→ **제시문**
-=-=-=-=-

19 As it was, however, no suitable opportunity arose for me to gain such information.

 

However, let me return to my original thread.

 

DAY ONE. EVENING/ Salisbury

 

23 It was an odd feeling and perhaps accounts for why I delayed my departure so long, wandering around the house many times over, checking one last time that all was in order.

선뜻 여행을 떠나지 못하는 사람들. 사실은 그들이 없어도 세상은 굴러가는데. 집과 회사를 포함한 세상 말이다. 나 없어도 세상은 잘 돌아간다.

 

This was due, no doubt, to the fact that though I motored further and further from the house, I continued to find myself in surroundings with which I had at least a passing acquaintance. Now I had always supposed I had travelled very little, restricted as I am by my responsibilities in the house, but of course, over time, one does make various excursions for one professional reason or another, and it would seem I have become much more acquainted with those neighboring districts than I had realized.

-=-=-=-=-

→ **기록 자료**

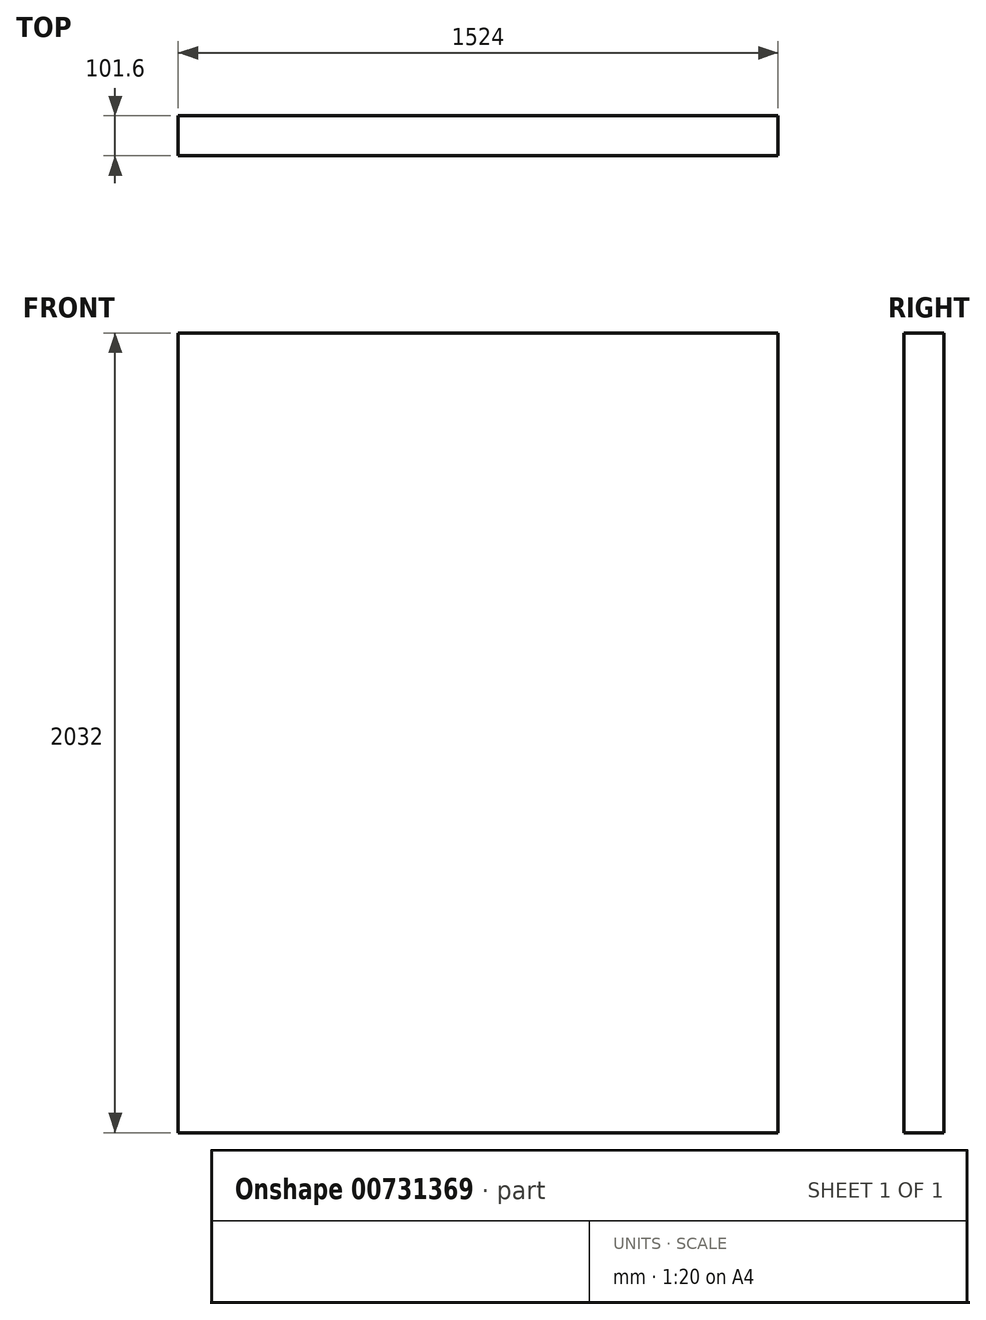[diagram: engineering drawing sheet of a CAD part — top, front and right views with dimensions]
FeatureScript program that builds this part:
annotation { "Feature Type Name" : "Feature", "Feature Type Description" : "" }
export const myFeature = defineFeature(function(context is Context, id is Id, definition is map)
    precondition{}
    {
        {
            var Q0;
            Q0=qCreatedBy(makeId("Front.planeOp"),FACE);
            var sketch = newSketch(context, id + "F0", { "sketchPlane" : qUnion([Q0])});
            skLineSegment(sketch, "E0.bottom", {"start": v(762, 1016) * mm, "end": v(-762, 1016) * mm});
            skLineSegment(sketch, "E0.top", {"start": v(762, -1016) * mm, "end": v(-762, -1016) * mm});
            skLineSegment(sketch, "E0.left", {"start": v(762, 1016) * mm, "end": v(762, -1016) * mm});
            skLineSegment(sketch, "E0.right", {"start": v(-762, 1016) * mm, "end": v(-762, -1016) * mm});
            skPoint(sketch, "E0.middle", {"position": v(0, 0) * mm});
            skSolve(sketch);
        }
        {
            var Q0;
            Q0 = qSketchRegion(id + "F0", true);
            extrude(context, id + "F1", {"entities" : qUnion([Q0]), "depth" : 101.6 * mm, "offsetDistance" : 25.4 * mm});
        }
    });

-=-=-=-=-

→ **지시 사항 1**
제시문에 들어 있는 한국어 문장을 나오는 순서대로 모두 적으세요.
→ **지시 사항 2**
제시문에서 화자는 출발을 오래 미루는 동안 무엇을 했다고 말하나요?
앞에 나온 줄들은 참고하지 않아도 됩니다.

→ **출력 결과 1**
선뜻 여행을 떠나지 못하는 사람들.
사실은 그들이 없어도 세상은 굴러가는데.
집과 회사를 포함한 세상 말이다.
나 없어도 세상은 잘 돌아간다.

→ **출력 결과 2**
집 안을 여러 번 돌아다니며 모든 것이 제대로 되어 있는지 마지막으로 확인했습니다.